Louis XVIII later said that Of Bonaparte and the Bourbons was worth a whole regiment to him. It never did occur to Chateaubriand that he had been mercilessly flattered, but in that he is no worse than every other writer ever born.
Dear Little Bebe, I wish you a good day. I am going to tell you something. I am to have a new suit for His Majesty's visit. The statue on the place Vendome has just been knocked down and they have put in its place a white flag with fleurs-de-lys on it.

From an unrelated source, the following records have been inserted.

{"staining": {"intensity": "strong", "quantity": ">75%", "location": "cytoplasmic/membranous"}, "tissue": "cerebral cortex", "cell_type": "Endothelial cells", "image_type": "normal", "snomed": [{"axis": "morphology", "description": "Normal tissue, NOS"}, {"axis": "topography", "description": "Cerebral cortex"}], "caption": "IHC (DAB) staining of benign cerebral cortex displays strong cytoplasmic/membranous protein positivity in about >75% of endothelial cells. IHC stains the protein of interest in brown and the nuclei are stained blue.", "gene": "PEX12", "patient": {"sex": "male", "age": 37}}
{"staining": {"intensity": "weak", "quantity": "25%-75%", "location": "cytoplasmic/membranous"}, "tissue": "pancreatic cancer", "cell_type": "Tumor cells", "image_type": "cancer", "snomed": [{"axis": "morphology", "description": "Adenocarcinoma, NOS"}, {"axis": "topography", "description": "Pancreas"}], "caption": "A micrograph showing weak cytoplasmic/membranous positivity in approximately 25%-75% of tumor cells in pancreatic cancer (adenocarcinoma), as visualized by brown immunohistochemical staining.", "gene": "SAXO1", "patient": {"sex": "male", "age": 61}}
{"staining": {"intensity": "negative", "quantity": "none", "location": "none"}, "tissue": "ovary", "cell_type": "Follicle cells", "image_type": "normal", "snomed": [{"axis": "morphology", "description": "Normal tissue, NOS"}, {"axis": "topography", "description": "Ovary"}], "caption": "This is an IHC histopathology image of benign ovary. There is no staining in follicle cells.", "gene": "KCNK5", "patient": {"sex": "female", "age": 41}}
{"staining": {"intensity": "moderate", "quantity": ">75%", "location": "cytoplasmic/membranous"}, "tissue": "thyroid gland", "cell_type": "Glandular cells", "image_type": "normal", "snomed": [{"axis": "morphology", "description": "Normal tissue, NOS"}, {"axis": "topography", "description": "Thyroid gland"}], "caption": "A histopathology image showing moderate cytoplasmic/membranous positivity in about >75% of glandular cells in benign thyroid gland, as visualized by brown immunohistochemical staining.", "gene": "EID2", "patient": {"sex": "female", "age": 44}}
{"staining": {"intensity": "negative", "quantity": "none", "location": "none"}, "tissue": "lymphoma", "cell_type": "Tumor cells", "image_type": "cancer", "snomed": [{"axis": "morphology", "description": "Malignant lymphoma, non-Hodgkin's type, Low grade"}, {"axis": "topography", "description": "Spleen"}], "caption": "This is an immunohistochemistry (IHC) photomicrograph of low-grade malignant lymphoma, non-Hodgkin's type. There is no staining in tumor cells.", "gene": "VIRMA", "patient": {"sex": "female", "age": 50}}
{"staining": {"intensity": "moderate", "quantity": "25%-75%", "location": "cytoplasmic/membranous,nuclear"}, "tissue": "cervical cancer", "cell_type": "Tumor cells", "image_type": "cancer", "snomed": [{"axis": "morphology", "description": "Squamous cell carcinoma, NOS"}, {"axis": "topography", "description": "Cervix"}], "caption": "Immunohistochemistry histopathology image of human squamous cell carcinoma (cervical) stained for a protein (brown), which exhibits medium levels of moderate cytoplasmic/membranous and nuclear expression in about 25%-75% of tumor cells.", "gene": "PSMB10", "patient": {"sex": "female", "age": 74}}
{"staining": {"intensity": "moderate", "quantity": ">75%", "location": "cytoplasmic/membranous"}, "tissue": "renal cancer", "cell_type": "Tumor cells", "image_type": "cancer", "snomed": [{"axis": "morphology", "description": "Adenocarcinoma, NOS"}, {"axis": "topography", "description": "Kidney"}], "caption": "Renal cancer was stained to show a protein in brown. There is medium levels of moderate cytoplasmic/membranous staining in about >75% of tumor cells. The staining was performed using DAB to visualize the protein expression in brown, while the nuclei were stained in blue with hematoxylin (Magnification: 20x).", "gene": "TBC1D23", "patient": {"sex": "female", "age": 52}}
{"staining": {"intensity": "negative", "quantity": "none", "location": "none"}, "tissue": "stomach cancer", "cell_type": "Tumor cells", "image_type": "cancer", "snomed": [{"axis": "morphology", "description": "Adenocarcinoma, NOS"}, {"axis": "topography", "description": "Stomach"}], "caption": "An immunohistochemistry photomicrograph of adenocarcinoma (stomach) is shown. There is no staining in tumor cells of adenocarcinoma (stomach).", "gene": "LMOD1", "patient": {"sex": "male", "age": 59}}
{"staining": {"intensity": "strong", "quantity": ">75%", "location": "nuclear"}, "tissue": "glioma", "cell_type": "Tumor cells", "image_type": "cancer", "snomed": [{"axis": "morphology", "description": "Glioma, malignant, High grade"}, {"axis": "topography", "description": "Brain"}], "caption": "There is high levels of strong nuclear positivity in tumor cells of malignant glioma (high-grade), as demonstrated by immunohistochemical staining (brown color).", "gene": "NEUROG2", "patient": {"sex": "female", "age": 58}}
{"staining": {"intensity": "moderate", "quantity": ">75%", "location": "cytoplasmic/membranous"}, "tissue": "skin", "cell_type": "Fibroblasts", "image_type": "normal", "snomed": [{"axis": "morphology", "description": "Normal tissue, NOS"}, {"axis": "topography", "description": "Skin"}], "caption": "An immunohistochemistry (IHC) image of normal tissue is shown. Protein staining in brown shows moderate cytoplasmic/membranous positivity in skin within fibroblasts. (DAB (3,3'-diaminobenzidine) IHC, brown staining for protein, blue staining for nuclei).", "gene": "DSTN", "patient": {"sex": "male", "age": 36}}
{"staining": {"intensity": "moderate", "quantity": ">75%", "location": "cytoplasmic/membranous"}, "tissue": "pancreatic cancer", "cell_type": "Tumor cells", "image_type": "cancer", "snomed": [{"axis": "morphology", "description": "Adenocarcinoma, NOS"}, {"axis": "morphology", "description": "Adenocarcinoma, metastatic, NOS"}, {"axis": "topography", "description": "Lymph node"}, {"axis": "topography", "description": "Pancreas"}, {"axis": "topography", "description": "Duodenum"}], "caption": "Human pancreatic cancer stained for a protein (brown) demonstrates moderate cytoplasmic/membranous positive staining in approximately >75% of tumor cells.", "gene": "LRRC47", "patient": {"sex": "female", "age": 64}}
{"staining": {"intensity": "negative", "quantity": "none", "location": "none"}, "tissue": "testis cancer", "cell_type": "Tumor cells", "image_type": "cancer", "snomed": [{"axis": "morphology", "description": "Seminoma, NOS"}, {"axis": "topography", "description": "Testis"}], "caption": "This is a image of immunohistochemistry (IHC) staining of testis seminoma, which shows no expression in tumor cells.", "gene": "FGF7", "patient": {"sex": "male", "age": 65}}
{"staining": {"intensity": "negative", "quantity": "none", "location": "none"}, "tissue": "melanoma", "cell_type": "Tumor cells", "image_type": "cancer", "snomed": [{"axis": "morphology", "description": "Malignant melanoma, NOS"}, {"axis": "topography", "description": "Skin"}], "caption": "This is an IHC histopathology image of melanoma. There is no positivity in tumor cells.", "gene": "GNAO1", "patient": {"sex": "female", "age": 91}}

Goodbye, little Bebe, I kiss you with all my heart. My friend Thomas is now here with all his sisters. He asks after you and demands you come to join us very soon.
Olivier
THE GATES WERE REPAIRED and painted. There were new curtains, cream and silver, luminous by candlelight, which had been sewn and hung in just two days, one of them a Sunday. Our horses were lodged with the young nephew of the duc de Berry, who was a neighbor, and the entire rue Saint-Dominique echoed with hammer blows as our stables were rebuilt by a group of Marseillais who ate so gluttonously that a cook was engaged to deal with their unreasonable demands. Every day the king was expected in Paris. Every day he was delayed until, finally, my sleep was quite destroyed by nervous expectation.